New state economic development chief makes his case

Thursday, April 05, 2012

The new head of Illinois' economic development unit says his job for now is mostly "listening," but he concedes that what business needs most is for the state to cure its own enormous budget woes.

In an interview, David Vaught, who earlier in the week was named director of the Illinois Department of Commerce and Economic Opportunity, said there "is no magic bullet" to turn around an Illinois economy that has lagged the nation in job growth for most of the past three decades.

"The most important thing is learning from business leaders how to help our economy," said Mr. Vaught, who until this week had been Gov. Pat Quinn's budget director. "I want to play that role, of being in the listening role."

Mr. Vaught said part of his job will be to "defend the governor's priorities" in spending on education and infrastructure. Both are "critical" because neither economic nor fiscal woes will heal without a peppier private sector. "We can't solve the state's fiscal problems based on very, very slow growth."

But, noting warnings from bond-rating agencies that Illinois' credit faces a major downgrade unless something changes soon, Mr. Vaught said the state really does need to rein in Medicaid and pension spending this year, and preferably this spring.

Pension trims will be easier, Mr. Vaught said — despite opposition from worker unions. "It's going to be contentious, but I think it will happen. . . .If you have an out-of-control pension system that's growing faster than the state and economy, you have a problem."

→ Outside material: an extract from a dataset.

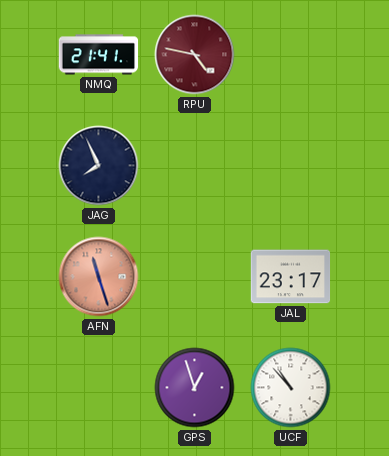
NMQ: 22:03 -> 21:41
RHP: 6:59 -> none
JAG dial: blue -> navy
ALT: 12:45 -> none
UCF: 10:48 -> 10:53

Mr. Vaught said he believes changes will be enacted in the Legislature this spring. But other Springfield insiders say action in a post-election veto session is more likely. The changes would apply to current state workers, not just new hires, who had their benefits cut a year ago.

The $2.7 billion that the governor wants to cut out of Medicaid spending this year "may be a little harder" to achieve than pension reform, Mr. Vaught said. "But I'm optimistic."

The former budget director pretty much discounted the possibility of large-scale tax reform, such as widening the sales tax to cover services while reducing the tax rate.

"We have some obsolete tax breaks" that ought to be repealed, he said. "I don't think we're near mega tax reform."

Mr. Vaught, 64, grew up on a family farm downstate before setting up his own law practice. He's still an owner of a Chicago investment firm, Mitchell Vaught & Taylor Inc., that manages $300 million in client funds.

Mr. Vaught denied that his departure as budget chief was contentious.

"Four budgets will wear you down," he said, referring to the four often bitterly contentious state budgets that he drafted. "I proposed (the job switch) to the governor. He liked the idea, and off I went."

Mr. Vaught's appointment requires confirmation by the Illinois Senate. He clearly stepped on some toes as budget director — all budget chiefs do — but I'd be surprised if Mr. Quinn would have made the appointment without doing his political homework.

Former Quinn Chief of Staff Jerry Stermer takes over as acting budget director.